Wednesday, March 11, 2015

Shad on Q


Shadrach Kabango, a.k.a. Shad, is the new host of CBC Radio’s Q, it was announced last night. He starts in mid-April—a few weeks after headlining Massey Hall for the first time.


It couldn’t go to a nicer guy. Shad is a real mensch, a positive force, an artist with insatiable curiosity, and an incredibly talented wordsmith who has made some of the finest hip-hop in Canadian history.


So there’s that.


But is he the right host for Q?


The CBC is no doubt basking in the great press that Shad’s appointment will get. That’s because a lot of people know and love Shad – and deservedly so. There is no way that any kind of splash would be made if someone inside the CBC, or even merely anyone with journalism or radio experience, was named the new host of Q.

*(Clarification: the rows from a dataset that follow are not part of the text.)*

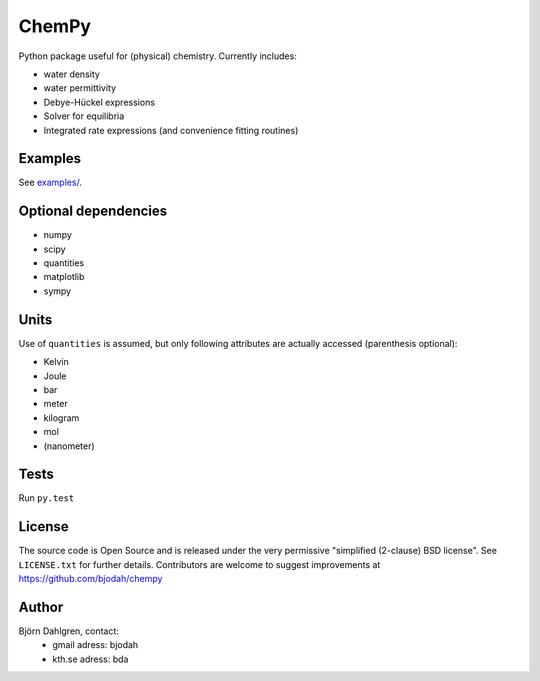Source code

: ======
ChemPy
======

.. image:: http://hera.physchem.kth.se:8080/github.com/bjodah/chempy/status.svg?branch=master
   :target: http://hera.physchem.kth.se:8080/github.com/bjodah/chempy
   :alt: Build status on hera

Python package useful for (physical) chemistry. Currently includes:

- water density
- water permittivity
- Debye-Hückel expressions
- Solver for equilibria
- Integrated rate expressions (and convenience fitting routines)

Examples
========
See `examples/ <examples/>`_.

Optional dependencies
=====================

- numpy
- scipy
- quantities
- matplotlib
- sympy

Units
=====
Use of ``quantities`` is assumed, but only following attributes are actually
accessed (parenthesis optional):

- Kelvin
- Joule
- bar
- meter
- kilogram
- mol
- (nanometer)

Tests
=====
Run ``py.test``

License
=======
The source code is Open Source and is released under the very permissive
"simplified (2-clause) BSD license". See ``LICENSE.txt`` for further details.
Contributors are welcome to suggest improvements at https://github.com/bjodah/chempy

Author
======
Björn Dahlgren, contact:
 - gmail adress: bjodah
 - kth.se adress: bda
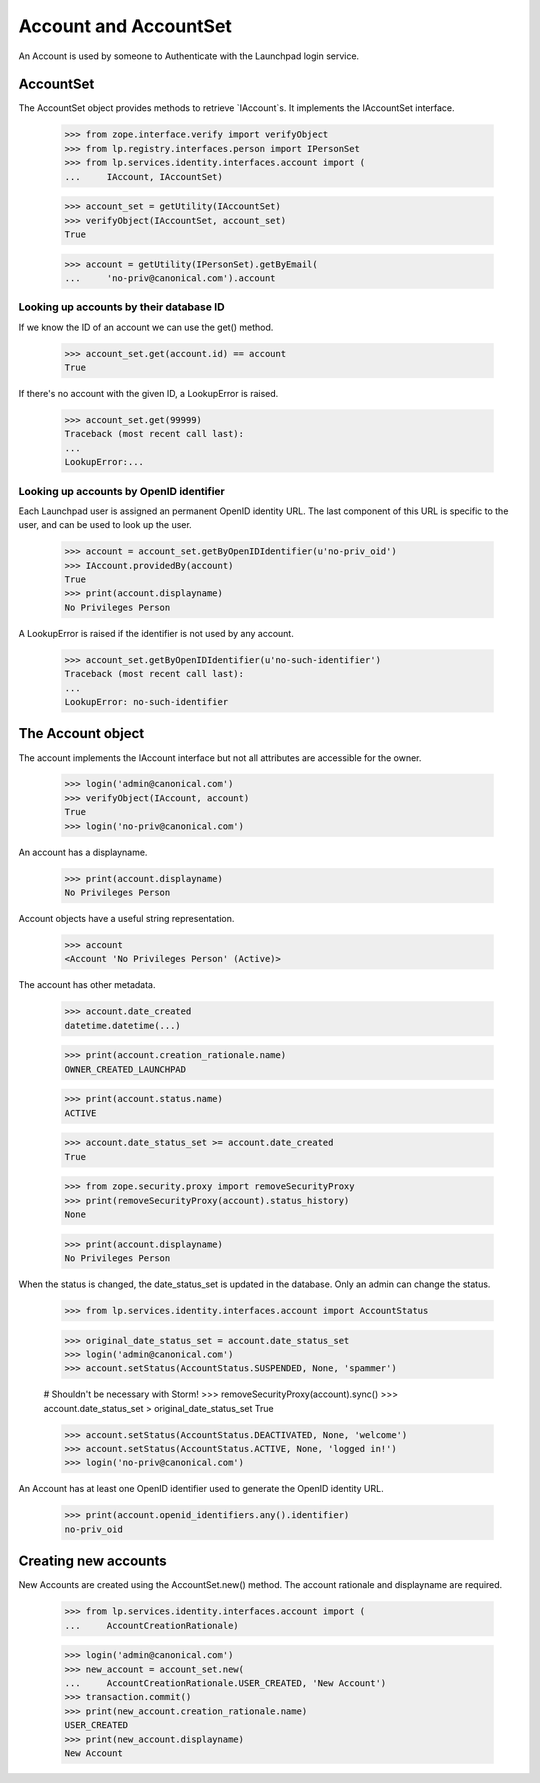======================
Account and AccountSet
======================

An Account is used by someone to Authenticate with the Launchpad login
service.


AccountSet
==========

The AccountSet object provides methods to retrieve `IAccount`s. It
implements the IAccountSet interface.

    >>> from zope.interface.verify import verifyObject
    >>> from lp.registry.interfaces.person import IPersonSet
    >>> from lp.services.identity.interfaces.account import (
    ...     IAccount, IAccountSet)

    >>> account_set = getUtility(IAccountSet)
    >>> verifyObject(IAccountSet, account_set)
    True

    >>> account = getUtility(IPersonSet).getByEmail(
    ...     'no-priv@canonical.com').account


Looking up accounts by their database ID
----------------------------------------

If we know the ID of an account we can use the get() method.

    >>> account_set.get(account.id) == account
    True

If there's no account with the given ID, a LookupError is raised.

    >>> account_set.get(99999)
    Traceback (most recent call last):
    ...
    LookupError:...


Looking up accounts by OpenID identifier
----------------------------------------

Each Launchpad user is assigned an permanent OpenID identity URL. The
last component of this URL is specific to the user, and can be used to
look up the user.

    >>> account = account_set.getByOpenIDIdentifier(u'no-priv_oid')
    >>> IAccount.providedBy(account)
    True
    >>> print(account.displayname)
    No Privileges Person

A LookupError is raised if the identifier is not used by any account.

    >>> account_set.getByOpenIDIdentifier(u'no-such-identifier')
    Traceback (most recent call last):
    ...
    LookupError: no-such-identifier


The Account object
==================

The account implements the IAccount interface but not all attributes are
accessible for the owner.

    >>> login('admin@canonical.com')
    >>> verifyObject(IAccount, account)
    True
    >>> login('no-priv@canonical.com')

An account has a displayname.

    >>> print(account.displayname)
    No Privileges Person

Account objects have a useful string representation.

    >>> account
    <Account 'No Privileges Person' (Active)>

The account has other metadata.

    >>> account.date_created
    datetime.datetime(...)

    >>> print(account.creation_rationale.name)
    OWNER_CREATED_LAUNCHPAD

    >>> print(account.status.name)
    ACTIVE

    >>> account.date_status_set >= account.date_created
    True

    >>> from zope.security.proxy import removeSecurityProxy
    >>> print(removeSecurityProxy(account).status_history)
    None

    >>> print(account.displayname)
    No Privileges Person

When the status is changed, the date_status_set is updated in the
database. Only an admin can change the status.

    >>> from lp.services.identity.interfaces.account import AccountStatus

    >>> original_date_status_set = account.date_status_set
    >>> login('admin@canonical.com')
    >>> account.setStatus(AccountStatus.SUSPENDED, None, 'spammer')

    # Shouldn't be necessary with Storm!
    >>> removeSecurityProxy(account).sync()
    >>> account.date_status_set > original_date_status_set
    True

    >>> account.setStatus(AccountStatus.DEACTIVATED, None, 'welcome')
    >>> account.setStatus(AccountStatus.ACTIVE, None, 'logged in!')
    >>> login('no-priv@canonical.com')

An Account has at least one OpenID identifier used to generate the
OpenID identity URL.

    >>> print(account.openid_identifiers.any().identifier)
    no-priv_oid


Creating new accounts
=====================

New Accounts are created using the AccountSet.new() method. The account
rationale and displayname are required.

    >>> from lp.services.identity.interfaces.account import (
    ...     AccountCreationRationale)

    >>> login('admin@canonical.com')
    >>> new_account = account_set.new(
    ...     AccountCreationRationale.USER_CREATED, 'New Account')
    >>> transaction.commit()
    >>> print(new_account.creation_rationale.name)
    USER_CREATED
    >>> print(new_account.displayname)
    New Account
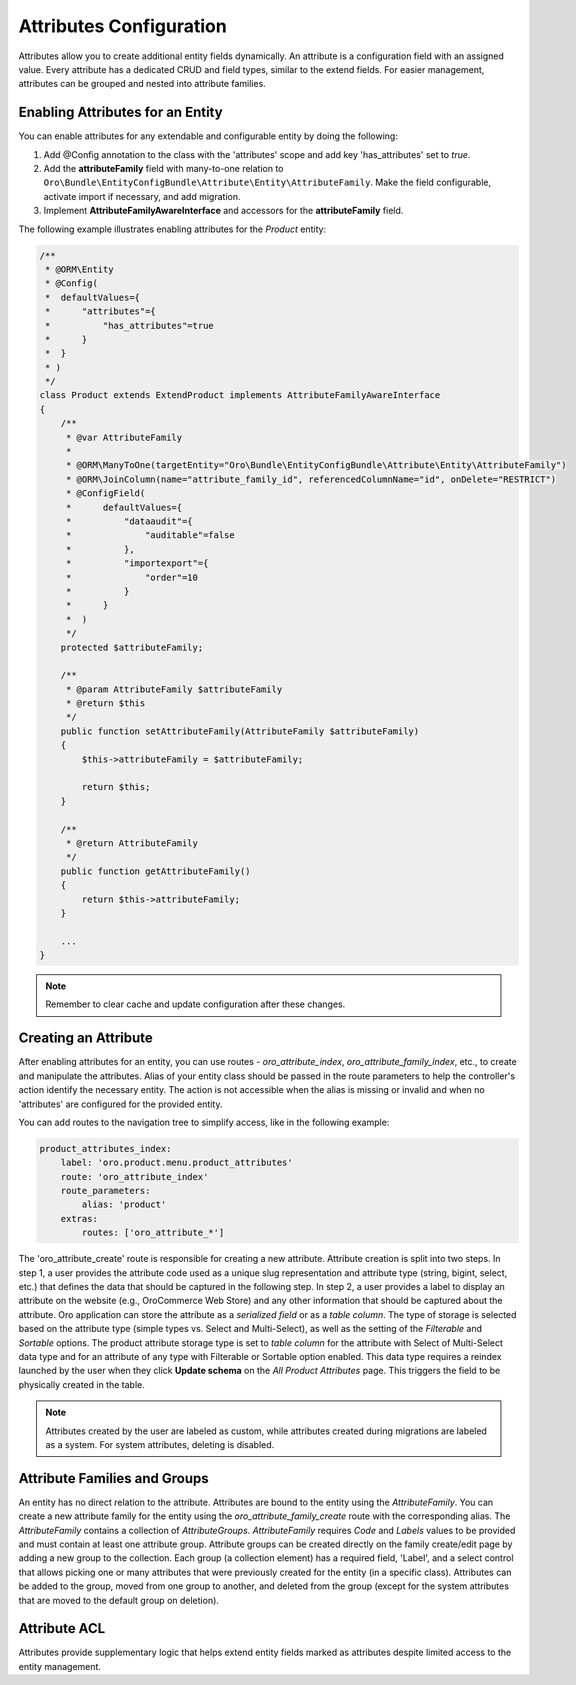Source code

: .. _dev-entities-attributes:

Attributes Configuration
========================

Attributes allow you to create additional entity fields dynamically. An attribute is a configuration field with an assigned value. Every attribute has a dedicated CRUD and field types, similar to the extend fields. For easier management, attributes can be grouped and nested into attribute families.

Enabling Attributes for an Entity
---------------------------------

You can enable attributes for any extendable and configurable entity by doing the following:

1. Add @Config annotation to the class with the 'attributes' scope and add key 'has_attributes' set to `true`.
2. Add the **attributeFamily** field with many-to-one relation to ``Oro\Bundle\EntityConfigBundle\Attribute\Entity\AttributeFamily``. Make the field configurable, activate import if necessary, and add migration.
3. Implement **AttributeFamilyAwareInterface** and accessors for the **attributeFamily** field.

The following example illustrates enabling attributes for the *Product* entity:

.. code-block:: php

    /**
     * @ORM\Entity
     * @Config(
     *  defaultValues={
     *      "attributes"={
     *          "has_attributes"=true
     *      }
     *  }
     * )
     */
    class Product extends ExtendProduct implements AttributeFamilyAwareInterface
    {
        /**
         * @var AttributeFamily
         *
         * @ORM\ManyToOne(targetEntity="Oro\Bundle\EntityConfigBundle\Attribute\Entity\AttributeFamily")
         * @ORM\JoinColumn(name="attribute_family_id", referencedColumnName="id", onDelete="RESTRICT")
         * @ConfigField(
         *      defaultValues={
         *          "dataaudit"={
         *              "auditable"=false
         *          },
         *          "importexport"={
         *              "order"=10
         *          }
         *      }
         *  )
         */
        protected $attributeFamily;

        /**
         * @param AttributeFamily $attributeFamily
         * @return $this
         */
        public function setAttributeFamily(AttributeFamily $attributeFamily)
        {
            $this->attributeFamily = $attributeFamily;

            return $this;
        }

        /**
         * @return AttributeFamily
         */
        public function getAttributeFamily()
        {
            return $this->attributeFamily;
        }

        ...
    }


.. note:: Remember to clear cache and update configuration after these changes.

Creating an Attribute
---------------------

After enabling attributes for an entity, you can use routes - *oro_attribute_index*, *oro_attribute_family_index*, etc., to create and manipulate the attributes. Alias of your entity class should be passed in the route parameters to help the controller's action identify the necessary entity. The action is not accessible when the alias is missing or invalid and when no 'attributes' are configured for the provided entity.

You can add routes to the navigation tree to simplify access, like in the following example:

.. code-block:: yaml

    product_attributes_index:
        label: 'oro.product.menu.product_attributes'
        route: 'oro_attribute_index'
        route_parameters:
            alias: 'product'
        extras:
            routes: ['oro_attribute_*']

The 'oro_attribute_create' route is responsible for creating a new attribute. Attribute creation is split into two steps. In step 1, a user provides the attribute code used as a unique slug representation and attribute type (string, bigint, select, etc.) that defines the data that should be captured in the following step. In step 2, a user provides a label to display an attribute on the website (e.g., OroCommerce Web Store) and any other information that should be captured about the attribute. Oro application can store the attribute as a *serialized field* or as a *table column*. The type of storage is selected based on the attribute type (simple types vs. Select and Multi-Select), as well as the setting of the *Filterable* and *Sortable* options. The product attribute storage type is set to *table column* for the attribute with Select of Multi-Select data type and for an attribute of any type with Filterable or Sortable option enabled. This data type requires a reindex launched by the user when they click **Update schema** on the *All Product Attributes* page. This triggers the field to be physically created in the table.

.. note:: Attributes created by the user are labeled as custom, while attributes created during migrations are labeled as a system. For system attributes, deleting is disabled.

Attribute Families and Groups
-----------------------------

An entity has no direct relation to the attribute. Attributes are bound to the entity using the *AttributeFamily*. You can create a new attribute family for the entity using the *oro_attribute_family_create* route with the corresponding alias. The *AttributeFamily* contains a collection of *AttributeGroups*. *AttributeFamily* requires *Code* and *Labels* values to be provided and must contain at least one attribute group. Attribute groups can be created directly on the family create/edit page by adding a new group to the collection. Each group (a collection element) has a required field, 'Label', and a select control that allows picking one or many attributes that were previously created for the entity (in a specific class). Attributes can be added to the group, moved from one group to another, and deleted from the group (except for the system attributes that are moved to the default group on deletion).

Attribute ACL
-------------

Attributes provide supplementary logic that helps extend entity fields marked as attributes despite limited access to the entity management.
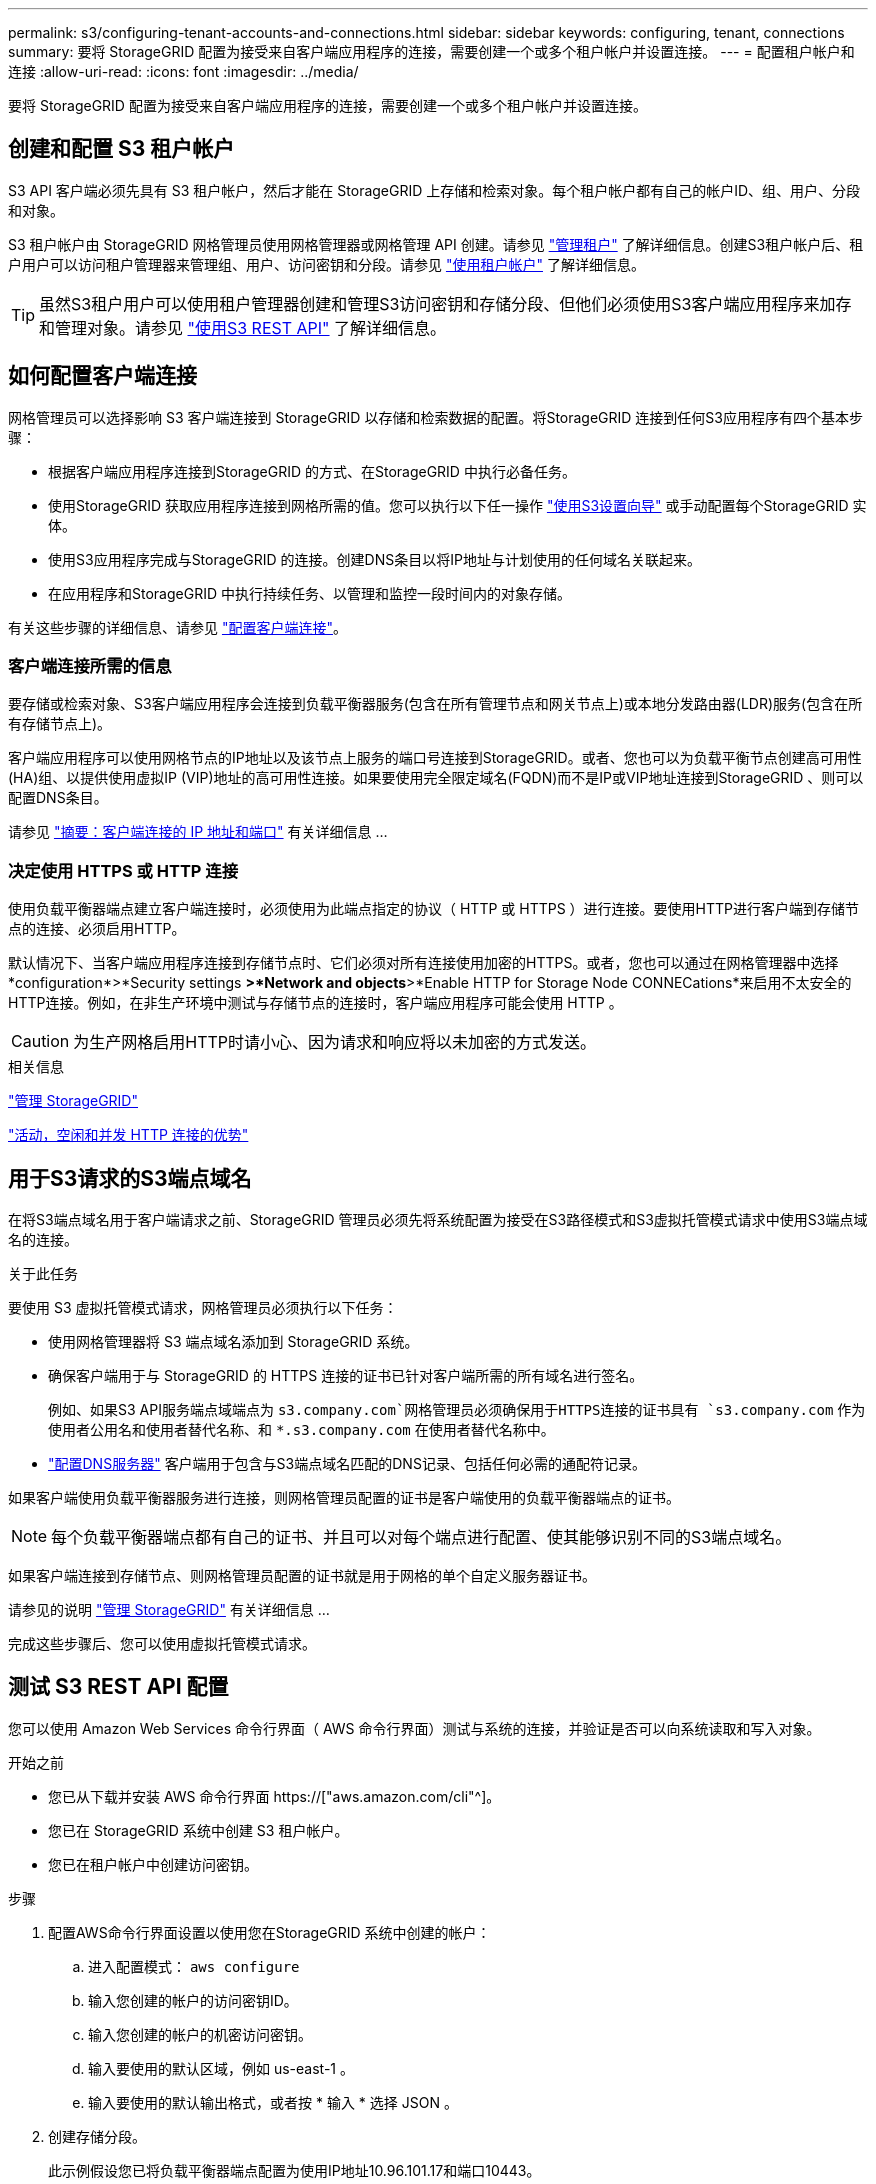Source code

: ---
permalink: s3/configuring-tenant-accounts-and-connections.html 
sidebar: sidebar 
keywords: configuring, tenant, connections 
summary: 要将 StorageGRID 配置为接受来自客户端应用程序的连接，需要创建一个或多个租户帐户并设置连接。 
---
= 配置租户帐户和连接
:allow-uri-read: 
:icons: font
:imagesdir: ../media/


[role="lead"]
要将 StorageGRID 配置为接受来自客户端应用程序的连接，需要创建一个或多个租户帐户并设置连接。



== 创建和配置 S3 租户帐户

S3 API 客户端必须先具有 S3 租户帐户，然后才能在 StorageGRID 上存储和检索对象。每个租户帐户都有自己的帐户ID、组、用户、分段和对象。

S3 租户帐户由 StorageGRID 网格管理员使用网格管理器或网格管理 API 创建。请参见 link:../admin/managing-tenants.html["管理租户"] 了解详细信息。创建S3租户帐户后、租户用户可以访问租户管理器来管理组、用户、访问密钥和分段。请参见 link:../tenant/index.html["使用租户帐户"] 了解详细信息。


TIP: 虽然S3租户用户可以使用租户管理器创建和管理S3访问密钥和存储分段、但他们必须使用S3客户端应用程序来加存和管理对象。请参见 link:../s3/index.html["使用S3 REST API"] 了解详细信息。



== 如何配置客户端连接

网格管理员可以选择影响 S3 客户端连接到 StorageGRID 以存储和检索数据的配置。将StorageGRID 连接到任何S3应用程序有四个基本步骤：

* 根据客户端应用程序连接到StorageGRID 的方式、在StorageGRID 中执行必备任务。
* 使用StorageGRID 获取应用程序连接到网格所需的值。您可以执行以下任一操作 link:../admin/use-s3-setup-wizard.html["使用S3设置向导"] 或手动配置每个StorageGRID 实体。
* 使用S3应用程序完成与StorageGRID 的连接。创建DNS条目以将IP地址与计划使用的任何域名关联起来。
* 在应用程序和StorageGRID 中执行持续任务、以管理和监控一段时间内的对象存储。


有关这些步骤的详细信息、请参见 link:../admin/configuring-client-connections.html["配置客户端连接"]。



=== 客户端连接所需的信息

要存储或检索对象、S3客户端应用程序会连接到负载平衡器服务(包含在所有管理节点和网关节点上)或本地分发路由器(LDR)服务(包含在所有存储节点上)。

客户端应用程序可以使用网格节点的IP地址以及该节点上服务的端口号连接到StorageGRID。或者、您也可以为负载平衡节点创建高可用性(HA)组、以提供使用虚拟IP (VIP)地址的高可用性连接。如果要使用完全限定域名(FQDN)而不是IP或VIP地址连接到StorageGRID 、则可以配置DNS条目。

请参见 link:../admin/summary-ip-addresses-and-ports-for-client-connections.html["摘要：客户端连接的 IP 地址和端口"] 有关详细信息 ...



=== 决定使用 HTTPS 或 HTTP 连接

使用负载平衡器端点建立客户端连接时，必须使用为此端点指定的协议（ HTTP 或 HTTPS ）进行连接。要使用HTTP进行客户端到存储节点的连接、必须启用HTTP。

默认情况下、当客户端应用程序连接到存储节点时、它们必须对所有连接使用加密的HTTPS。或者，您也可以通过在网格管理器中选择*configuration*>*Security settings *>*Network and objects*>*Enable HTTP for Storage Node CONNECations*来启用不太安全的HTTP连接。例如，在非生产环境中测试与存储节点的连接时，客户端应用程序可能会使用 HTTP 。


CAUTION: 为生产网格启用HTTP时请小心、因为请求和响应将以未加密的方式发送。

.相关信息
link:../admin/index.html["管理 StorageGRID"]

link:benefits-of-active-idle-and-concurrent-http-connections.html["活动，空闲和并发 HTTP 连接的优势"]



== 用于S3请求的S3端点域名

在将S3端点域名用于客户端请求之前、StorageGRID 管理员必须先将系统配置为接受在S3路径模式和S3虚拟托管模式请求中使用S3端点域名的连接。

.关于此任务
要使用 S3 虚拟托管模式请求，网格管理员必须执行以下任务：

* 使用网格管理器将 S3 端点域名添加到 StorageGRID 系统。
* 确保客户端用于与 StorageGRID 的 HTTPS 连接的证书已针对客户端所需的所有域名进行签名。
+
例如、如果S3 API服务端点域端点为 `s3.company.com`网格管理员必须确保用于HTTPS连接的证书具有 `s3.company.com` 作为使用者公用名和使用者替代名称、和 `*.s3.company.com` 在使用者替代名称中。

* link:../maintain/configuring-dns-servers.html["配置DNS服务器"] 客户端用于包含与S3端点域名匹配的DNS记录、包括任何必需的通配符记录。


如果客户端使用负载平衡器服务进行连接，则网格管理员配置的证书是客户端使用的负载平衡器端点的证书。


NOTE: 每个负载平衡器端点都有自己的证书、并且可以对每个端点进行配置、使其能够识别不同的S3端点域名。

如果客户端连接到存储节点、则网格管理员配置的证书就是用于网格的单个自定义服务器证书。

请参见的说明 link:../admin/index.html["管理 StorageGRID"] 有关详细信息 ...

完成这些步骤后、您可以使用虚拟托管模式请求。



== 测试 S3 REST API 配置

您可以使用 Amazon Web Services 命令行界面（ AWS 命令行界面）测试与系统的连接，并验证是否可以向系统读取和写入对象。

.开始之前
* 您已从下载并安装 AWS 命令行界面 https://["aws.amazon.com/cli"^]。
* 您已在 StorageGRID 系统中创建 S3 租户帐户。
* 您已在租户帐户中创建访问密钥。


.步骤
. 配置AWS命令行界面设置以使用您在StorageGRID 系统中创建的帐户：
+
.. 进入配置模式： `aws configure`
.. 输入您创建的帐户的访问密钥ID。
.. 输入您创建的帐户的机密访问密钥。
.. 输入要使用的默认区域，例如 us-east-1 。
.. 输入要使用的默认输出格式，或者按 * 输入 * 选择 JSON 。


. 创建存储分段。
+
此示例假设您已将负载平衡器端点配置为使用IP地址10.96.101.17和端口10443。

+
[listing]
----
aws s3api --endpoint-url https://10.96.101.17:10443
--no-verify-ssl create-bucket --bucket testbucket
----
+
如果已成功创建存储分段，则会返回存储分段的位置，如以下示例所示：

+
[listing]
----
"Location": "/testbucket"
----
. 上传对象。
+
[listing]
----
aws s3api --endpoint-url https://10.96.101.17:10443 --no-verify-ssl
put-object --bucket testbucket --key s3.pdf --body C:\s3-test\upload\s3.pdf
----
+
如果对象上传成功，则返回一个 Etag ，该 Etag 是对象数据的哈希。

. 列出存储分段的内容以验证是否已上传此对象。
+
[listing]
----
aws s3api --endpoint-url https://10.96.101.17:10443 --no-verify-ssl
list-objects --bucket testbucket
----
. 删除对象。
+
[listing]
----
aws s3api --endpoint-url https://10.96.101.17:10443 --no-verify-ssl
delete-object --bucket testbucket --key s3.pdf
----
. 删除存储分段。
+
[listing]
----
aws s3api --endpoint-url https://10.96.101.17:10443 --no-verify-ssl
delete-bucket --bucket testbucket
----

This is a job only for artists, apparently. Cindy Witten, head of CBC Radio Talk, said in the press release announcing the hire: "We found there were different points of connection with the guests when the host was a creator or an artist themselves."


This has been evident ever since the early 2000s, the era that ushered in Jian Ghomeshi as a CBC personality. Ghomeshi was a musician of some renown before he moved into broadcasting (although, as it has been often pointed out, only the CBC would consider Moxy Fruvous hip and edgy). So was Sook-Yin Lee, the host of Definitely Not the Opera. Later on, so was Buck 65 (host of CBC Radio 2 Drive) and Molly Johnson (host of CBC Radio 2 Weekend Morning) and Julie Nesrallah (host of CBC Radio 2 Tempo). At least Sook-Yin Lee had hosted television and Buck 65 had done campus radio—most celebrities the CBC hires are green in a radio studio. Randy Bachman—don’t get me started (apparently Wikipedia passes for research and script-writing). The assumption is that anyone can be moulded into a CBC personality.


True, it did work for Ghomeshi. But it sure took time. He was on TV first. Then he guest hosted Sounds Like Canada and did limited-run series like 50 Tracks and Canada Reads. By the time he started at Q, he had plenty of broadcasting experience. And, as we now all know, he had an incredibly strong (and suffering) support team at Q propping him up. I found Q unlistenable for its first few years, before Ghomeshi started hitting his stride. Admittedly, as someone with plenty of interviewing and broadcast experience, I also tasted sour grapes: Come on, I thought, I know 20 people who could do a better job. But then Ghomeshi got better—much better. It’s why his fall from grace had such an impact. He was no longer a joke.


Shad does not have the experience Ghomeshi had at Q’s start. Shad’s week-long guest run as Q host was no better or worse than anyone else being tried on-air. His beginnings are going to be bumpy. The CBC hopes they can just announce his name and snap their fingers and everything is going to be hunky-dory. It will not. Goodwill is going to have to carry him a long way—and, again, to be clear, Shad has enough of it to make it possible.


But amidst the excitement and optimism, it has to be said: journalists need not apply for these kinds of positions. It’s the same reason ex-athletes are hired to be sportscasters. Anyone can do it, right? Don’t even bother going to school for training. Get famous—or even semi-famous—first.


Let’s hope we don’t lose Shad the artist. Go see him at Massey Hall on March 27 and celebrate.

1 comment:

Anonymous said...

C'mon, I think you know better than most that Shad is anything but 'famous'; in the same way most Polaris Prize nominees aren't exactly household names. Amazed that the CBC actually made this hire - maybe they have always pushed artists, but this guy is so not at all what I thought they'd go for for such a highprofile show.